DNI (Direct Normal Irradiance)

Direct Normal Irradiance is the direct irradiance on surfaces perpendicular to the sun rays (tracking the sun). Of interest mainly for solar thermal and concentrated photovoltaic power generation. It is measured in watt per square meter (W/m2^2 ) or joules per square centimetre (J/cm2^2).

The indicated is the average over the preceeding time period.

  • This variable can be found in the following package: Solar and the History API

GHI (Shortwave Radiation)

Solar radiation is defined as the amount of total short-wave radiation energy reaching the horizontal Earth surface. Technically, it is also referred to as GHI (Global Horizontal Irradiance). The GHI can be split up into 3 components: diffuse, direct and reflected radiation. All radiation variables are measured in watt per square meter (W/m2^2 ) or joules per square centimetre (J/cm2^2 ).

The indicated GHI is the average over the preceeding time period.

GNI (Global Normal Irradiance)

Global Normal Irradiance is the global irradiation on surfaces perpendicular to the sun rays (tracking the sun) and is expressed in watt per square meter (W/m2^2 ) or joules per square centimetre (J/cm2^2).

The indicated GNI is the average over the preceeding time period.

  • This variable can be found in the following package: Solar and the History API

GTI (Global Tilted Irradiation)

Global Tilted Irradiation is the global irradiance on a defined surface inclination, which is usually a PV module. All PV system simulations are based on the irradiation on the module plane. It is measured in watt per square meter (W/m2^2 ) or joules per square centimetre (J/cm2^2 ).

The indicated GTI is the average over the preceeding time period.

  • This variable can be found in the following package: PV Pro

Photosynthetic Active Radiation

Photosynthetic active radiation (PAR) is electromagnetic radiation in a special range of the light spectrum which is mainly used by phototrophic organisms in photosynthesis. It covers most of the range of radiation with a wavelength between 380 nm and 780 nm (which is visible to humans).

The indicated photosynthetic active radiation applies to the point in time that is specified.

Photosynthetic Photon Flux Density

Photosynthetically active photon flux density (PFD or PPFD) is the current density of photons in the photosynthetically active solar spectrum. It is usually given in µmol(photons)/(m²s) in the range of wavelengths from 400 to 700 nm.

The indicated photosynthetically active photon flux density applies to the point in time that is specified.

IAM (Incidence Angle Modifier)

The glass surface of a PV system reflects the incoming radiation depending on the inclination angle. The Incidence Angle Modifier describes the share of radiation that is available for power generation. It has no unit and the value is always between 0 and 1.

  • This variable can be found in the following package: PV Pro

Module Temperature

The Module Temperature describes the temperature of the solar cell. It is influenced by the outside temperature, the irradiation and the wind speed and has significant effect on the Performance ratio (PR). It's unit is °C.

-- PROBLEM STATEMENT --
Please write the next part of the solar irradiance glossary, picking up after its last sentence on module temperature. The listing has no part in this.

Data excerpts
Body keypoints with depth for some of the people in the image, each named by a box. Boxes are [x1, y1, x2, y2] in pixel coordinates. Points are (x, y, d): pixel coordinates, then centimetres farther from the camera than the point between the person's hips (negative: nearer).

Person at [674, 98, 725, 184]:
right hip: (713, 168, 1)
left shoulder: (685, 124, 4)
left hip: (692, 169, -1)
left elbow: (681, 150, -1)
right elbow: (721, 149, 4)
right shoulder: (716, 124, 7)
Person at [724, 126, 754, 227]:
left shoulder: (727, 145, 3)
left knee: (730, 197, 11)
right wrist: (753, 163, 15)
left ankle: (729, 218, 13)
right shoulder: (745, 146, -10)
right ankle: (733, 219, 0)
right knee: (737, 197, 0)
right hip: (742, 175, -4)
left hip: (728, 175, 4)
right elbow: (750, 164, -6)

-- RESPONSE TO THIS EXERCISE --
The indicated heat flux applies to the point in time that is specified.

  • This variable can be found in the following package: PV Pro

Performance Ratio (PR)

The performance ratio describes the efficiency of a power plant and varies significantly within different weather conditions. It is depending on surface reflectance, module temperature, spectral sensitivity and snow coverage and is expressed in percent (%).

The indicated performance ratio applies to the point in time that is specified.

  • This variable can be found in the following package: PV Pro

PV Power

Photovoltaic power generation is the generated electricity power output of a specific PV system. The system efficiency to convert GTI to power is modelled depending on surface reflectance, module temperature, spectral sensitivity and snow coverage. It is expressed in kilowatt (kW) or kilowatt per hour (kW/h).

The indicated PV power is the average over the preceeding time period.

Snow Cover

The snow cover describes the height of snow on a horizontal surface. Based on the snow height the PV power output is adjusted. It is expressed in millimetres (mm).

The indicated snow cover applies to the point in time that is specified

  • This variable can be found in the following package: PV Pro

Sunshine Time

Sunshine time is the amount of minutes with expected sunshine. It is indicated as minutes or hours respectively.

The indicated sunshine time is the sum over the preceeding time period.

Daylight Duration

Daylight duration is defined as the time between sunrise and sunset. It is dependent on the latitude and the time of the year. It is given in minutes per hour (min/h).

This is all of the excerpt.